RE: Coments - last call draft (design forward first?) from Al Gilman on 2005-04-12 (public-tt@w3.org from April 2005)

From: Al Gilman <Alfred.S.Gilman@IEEE.org>
Date: Tue, 12 Apr 2005 12:29:20 -0400
To: <public-tt@w3.org>
Cc: "Charles McCathieNevile" <charles@sidar.org>
Message-Id: <p06110405be8198435886@[10.0.1.2]>
At 12:19 AM -0400 4/12/05, Glenn A. Adams wrote:
>A few comments inline below.

Some of these are questions or implied questions.
Answered bottom-up.  This changes the order.

[GA]
>
>Could you give us some examples of what types of adaptation you might
>see applying to pure textual content? [which is presently the case for
>DFXP since it does not specify image or any other types of embedded
>content formats for which alternatives may be preferred].

[AG]

Types of adaptation (might include, but not be limited to...):

For cognitive disabilities, the caption window could be embellished with
a persona icon which migrates around the corners of the layout region.
[Simultaneous presentation of text and speech is a key technique for
those with difficulty reading or learning to read.  Fire exit training
materials for group homes for those with learning disabilities are an
example of content it is important to get to everyone that would
benefit from adapted presentation along these lines.]

When rendering into Braille, speaker changes might be expressed by
what CSS calls 'generated text.' That is to say there is a
parenthetical speaker identity remark inserted, making it read more
like a script.

This is because of a general scarcity of applicable font and alignment effects.

For the Hard of Hearing, a relatively futuristic technique is to
morph the video of the actual speakers to provide the logical
equivalent of 'cued speech.' In existing cued speech, hand signs
convey not the full symbolization of the idea but just the missing
phonemes -- the ones that are relatively hard to perceive.
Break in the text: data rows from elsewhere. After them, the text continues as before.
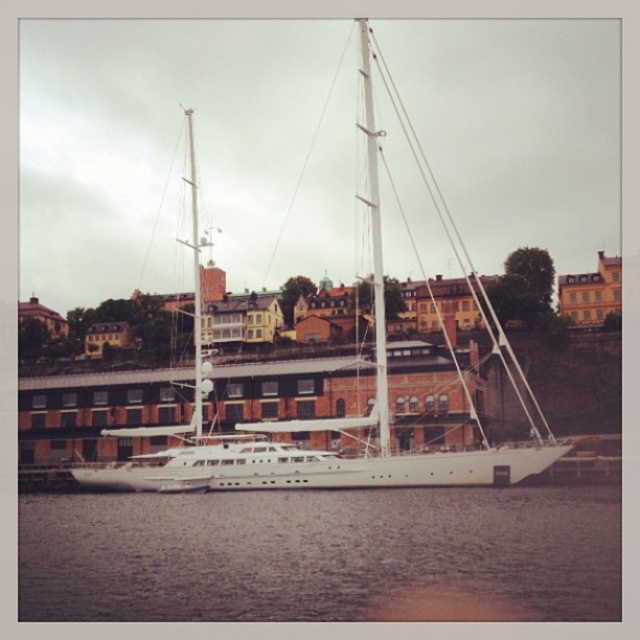
The image size is (640, 640). Describe the element at coordinates (314, 552) in the screenshot. I see `clear water at lower center` at that location.

Who is shorter, clear water at lower center or white glossy sailboat at center?

Standing shorter between the two is clear water at lower center.

Between point (582, 538) and point (193, 148), which one is positioned behind?

The point (193, 148) is behind.

You are a GUI agent. You are given a task and a screenshot of the screen. Output one action in this format:
    pyautogui.click(x=<x>, y=<y>)
    Task: Click on the clear water at lower center
    
    Given the screenshot: What is the action you would take?
    pyautogui.click(x=314, y=552)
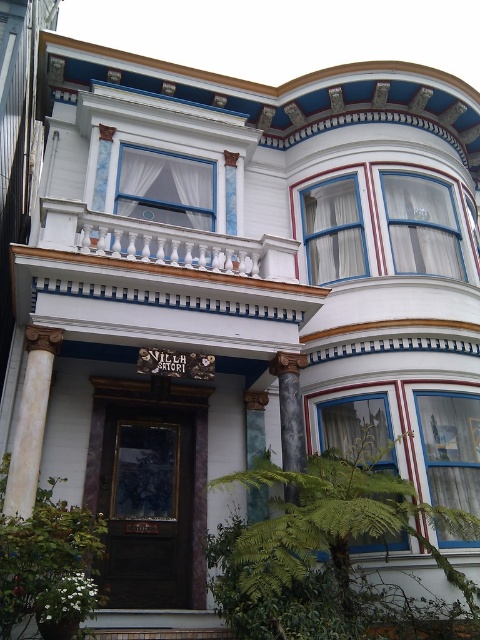
Who is lower down, matte white window at upper right or white fabric curtain at upper center?

matte white window at upper right is below.

Is matte white window at upper right taller than white fabric curtain at upper center?

Correct, matte white window at upper right is much taller as white fabric curtain at upper center.

Who is more forward, [440,209] or [162,195]?

Point [162,195] is in front.

This screenshot has width=480, height=640. Find the location of `matte white window at upper right`. matte white window at upper right is located at coordinates (421, 225).

Between white fabric curtain at upper center and white marble column at left, which one appears on the left side from the viewer's perspective?

Positioned to the left is white marble column at left.

Is point (212, 193) positioned after point (37, 413)?

That is True.

Is point (171, 204) farther from camera compared to point (11, 477)?

Yes, it is behind point (11, 477).

Find the location of a particular element. white fabric curtain at upper center is located at coordinates (165, 188).

Between matte white window at upper right and matte white curtain at upper right, which one has more height?

matte white curtain at upper right is taller.

Does matte white window at upper right lie behind matte white curtain at upper right?

No, it is not.

Who is more distant from viewer, (391, 204) or (344, 256)?

The point (391, 204) is behind.

The width and height of the screenshot is (480, 640). In order to click on matte white window at upper right in this screenshot , I will do `click(421, 225)`.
It
provides a reinforced visual scene so speech reading can succeed
where the missing phonemes would otherwise cause it to fail. Anyway,
in the processed-video technique highlights are applied to the
speaker's face to cue the hard-to-hear details.
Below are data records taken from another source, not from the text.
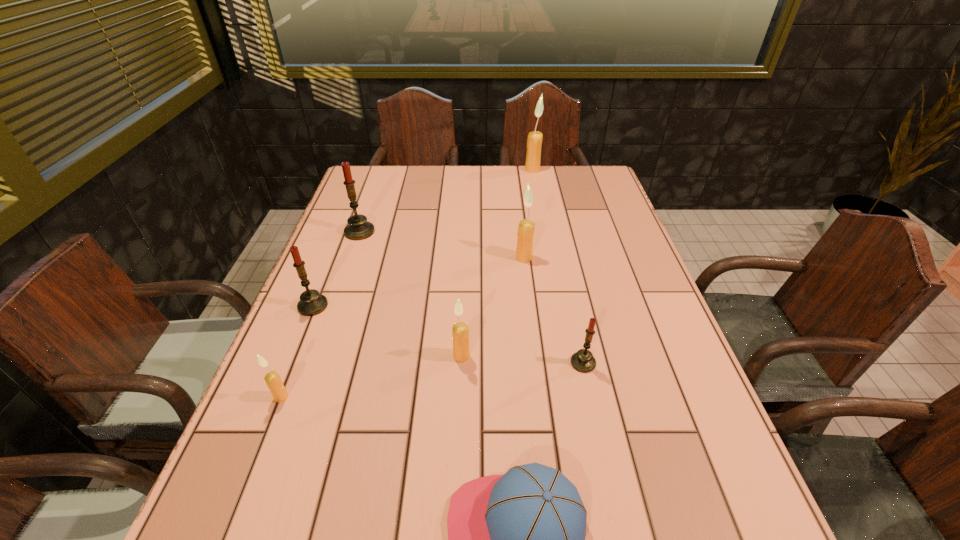
This screenshot has height=540, width=960. Identify the location of the closest red candle relative to the blue baseball cap. (583, 361).

Where is `vacant space that satisfies the following two spatial constraints: 1. on the back side of the second nearest object; 2. on the left side of the farthest object`? vacant space that satisfies the following two spatial constraints: 1. on the back side of the second nearest object; 2. on the left side of the farthest object is located at coordinates (371, 170).

I want to click on vacant region that satisfies the following two spatial constraints: 1. on the front side of the tallest candle; 2. on the right side of the nearest red candle, so click(x=569, y=363).

At what (x,y) coordinates should I click in order to perform the action: click on vacant area in the image that satisfies the following two spatial constraints: 1. on the front side of the second farthest object; 2. on the left side of the second farthest cream candle. Please return your answer as a coordinate pair (x, y). The width and height of the screenshot is (960, 540). Looking at the image, I should click on (350, 258).

You are a GUI agent. You are given a task and a screenshot of the screen. Output one action in this format:
    pyautogui.click(x=<x>, y=<y>)
    Task: Click on the free space that satisfies the following two spatial constraints: 1. on the front side of the biggest cream candle; 2. on the right side of the rightmost red candle
    The height and width of the screenshot is (540, 960).
    Given the screenshot: What is the action you would take?
    pyautogui.click(x=569, y=363)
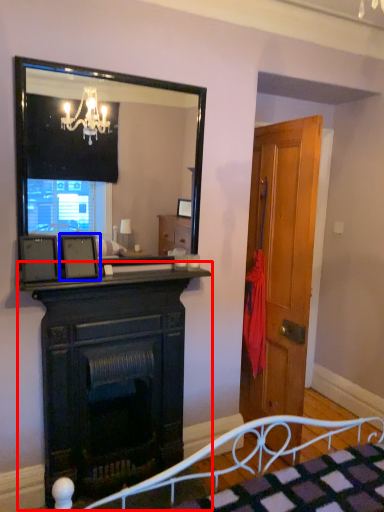
Question: Which object appears closest to the camera in this image, fireplace (highlighted by a red box) or picture frame (highlighted by a blue box)?

Choices:
 (A) fireplace
 (B) picture frame

Answer: (A)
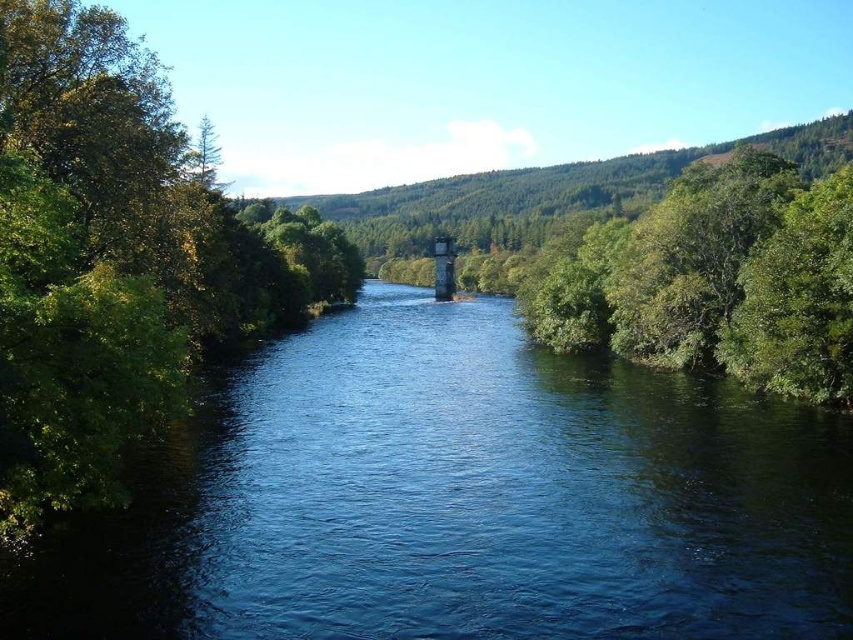
You are standing at the center of the image and want to reach the blue smooth water at center. Which direction should you move to get there?

Since you are already at the center of the image, you are already at the blue smooth water at center.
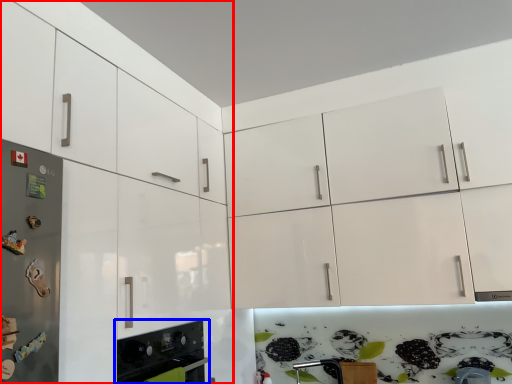
Question: Which object appears farthest to the camera in this image, cabinetry (highlighted by a red box) or home appliance (highlighted by a blue box)?

Choices:
 (A) cabinetry
 (B) home appliance

Answer: (B)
For this the speakers would need to be identified in the video, so
the morpher knows which face video to perturb, and the text, which
identifies what is being said so that the phonemes to cue can be
extracted.

In summary, if there are multiple speakers in a scene, who says
what is usually very significant to understanding the dialog.  So
having this information captured and communicated to the
re-renderer is important.

[AG before]
>  >
>>  Note that in interactive Braille as the delivery context, right-
>>  justification
>>  and color are not appropriate as speaker-change cues.  So we
>>  need the speaker-change semantics available, separable from any
>>  particular visual-presenation effects.  DFXP gives the author the
>>  capability to express this, but will the information be there in
>>  instances?
>
>[GA] I'm not sure how to interpret your question. Are you suggesting
>that the spec mandate the appearance of specific information, such as
>mandating the presence of ttm:agent or ttm:role attributes or something
>else? If so, that seems a little unusual for a technical specification,
>which, from my view, is merely a definition of a tool set, and not a
>policy about the use of the tool set.

[AG] Yes, I am suggesting that the specification should perhaps
mandate or otherwise foster the capture and transmission of key
information. It may seem unusual, but it's not inappropriate. HTML4
mandates the use of the ALT attribute, and SSML requires xml:lang
information.

Toolkits should not be finalized without attention to the usage that
they foster. Leading the Web to its full potential includes those
things at intermediate-tool levels that are required to assure
successful interoperation on an end-to-end, that is to say
person-to-person basis.  Properties that are big swingers for
perception and comprehension merit careful cultivation.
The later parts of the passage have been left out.